Ductile iron pipe offers a great deal of versatility, security, and decades of usage/experience for such installations. In some cases standard, push-on restrained or unrestrained joint pipes can be installed in a trench with pipeline profile that should remain undisturbed and below future scour depth of the waterway. With this type of piping and joints it is generally also best if flow can be diverted or temporarily dammed, and the joints assembled and firmly backfilled "in the dry".
"Ball joint" ductile iron piping on the other hand offers great strength, damage resistance for unseen marine conditions, extremely flexible restraint that does not necessarily require dewatering or flow diversion, and this specialized type of piping often allows rapid and secure installation in much lesser conditions than standard pipes. Ball joint pipe can also be installed by a wider variety of methods including pulling/dragging from banks, float and sink, installation from barge ramps, installation by divers, just assembled like other pipes, and/or is also sought out in general applications for increased seismic movement/settlement abilities etc. (all though at increased material/manufacturing costs for this more specialized pipe).

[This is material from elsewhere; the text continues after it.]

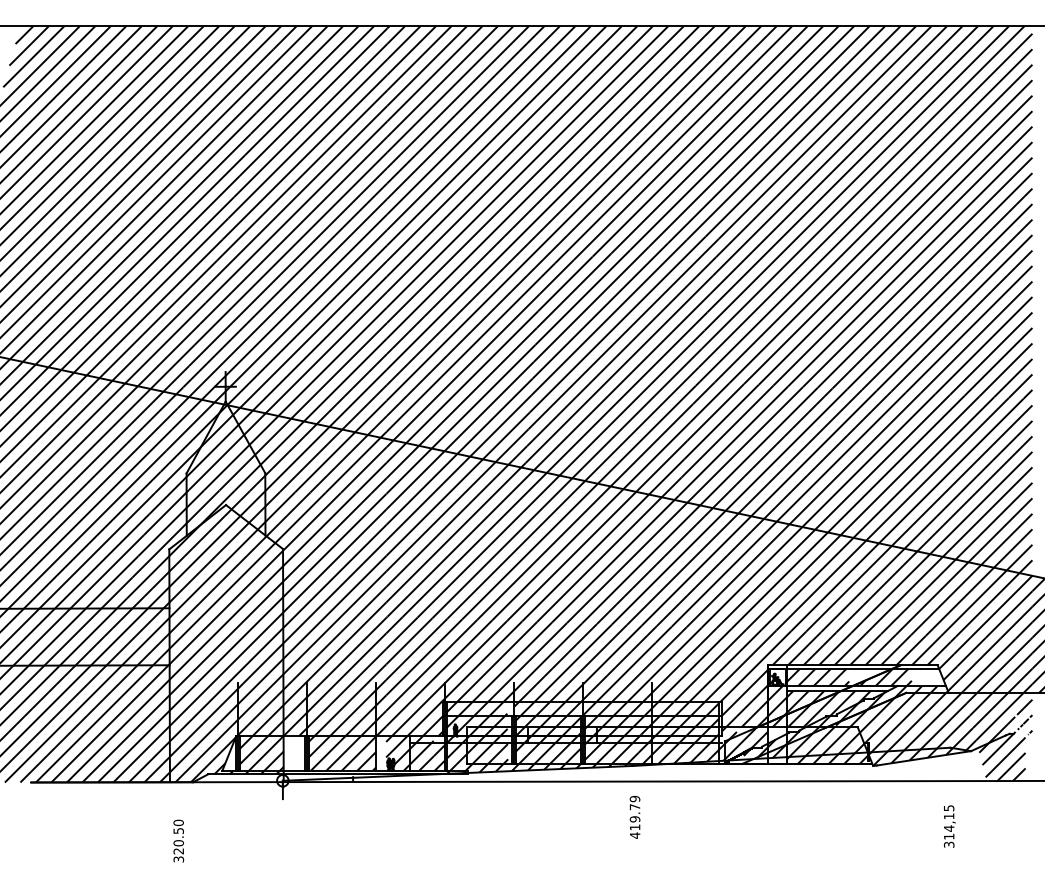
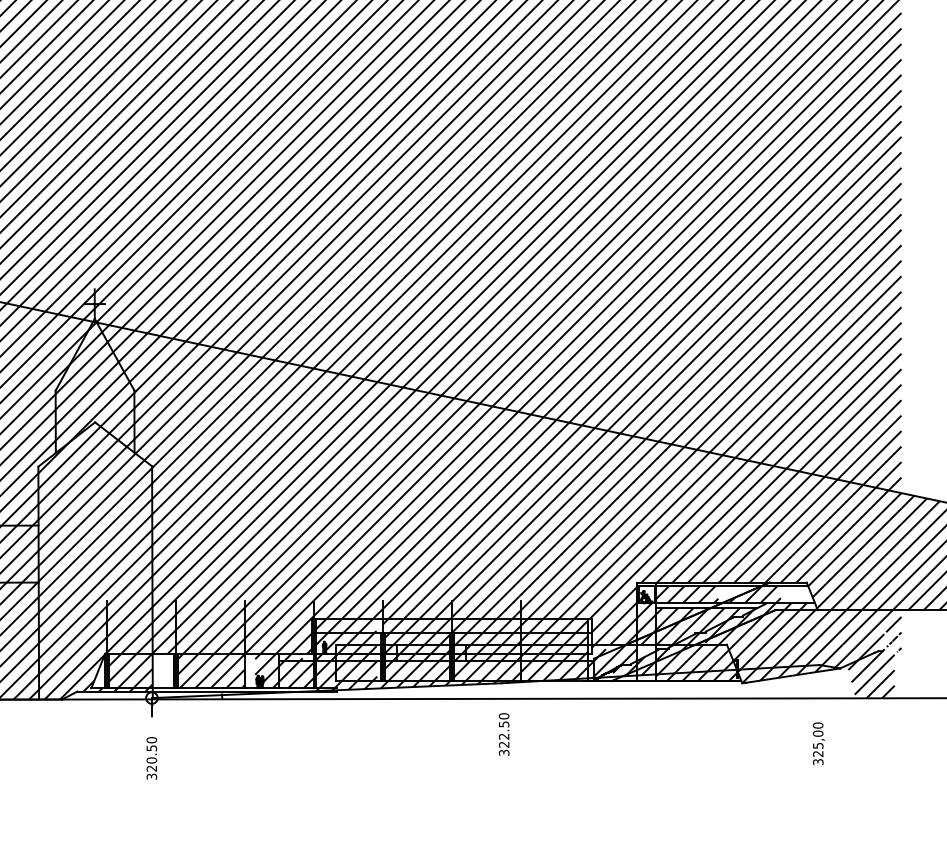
text: (634, 817) -> (503, 734), 419.79 -> 322.50
text: (948, 822) -> (817, 739), 314,15 -> 325,00
text: (178, 840) -> (151, 757), moved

In the last 10-15 years, there have also been increasing applications of contemporary boltless, flexible restrained joint ductile iron pipes (with sufficiently strong, flexible, and low profile restrained joints available from some manufacturers) for pulled horizontal directional drilling, as well as these or other specialized joint ductile iron pipes designed for trenchless pipe jacking, microtunneling, and other pipe pushing applications. While the strength, toughness, and flexibility of ductile iron pipe is perhaps equally advantageous in these out-of-sight installations/conditions with unknown bedding represented by underground pulls or pushes, it can be be overall less costly to "open cut" in some cases (as another poster has stated), even with the more expensive ball joint piping.
There is more detailed information available from the Ductile Iron Pipe Research Association (dipra.org) and ductil iron pipe manufacturers with regard to such specialized applications.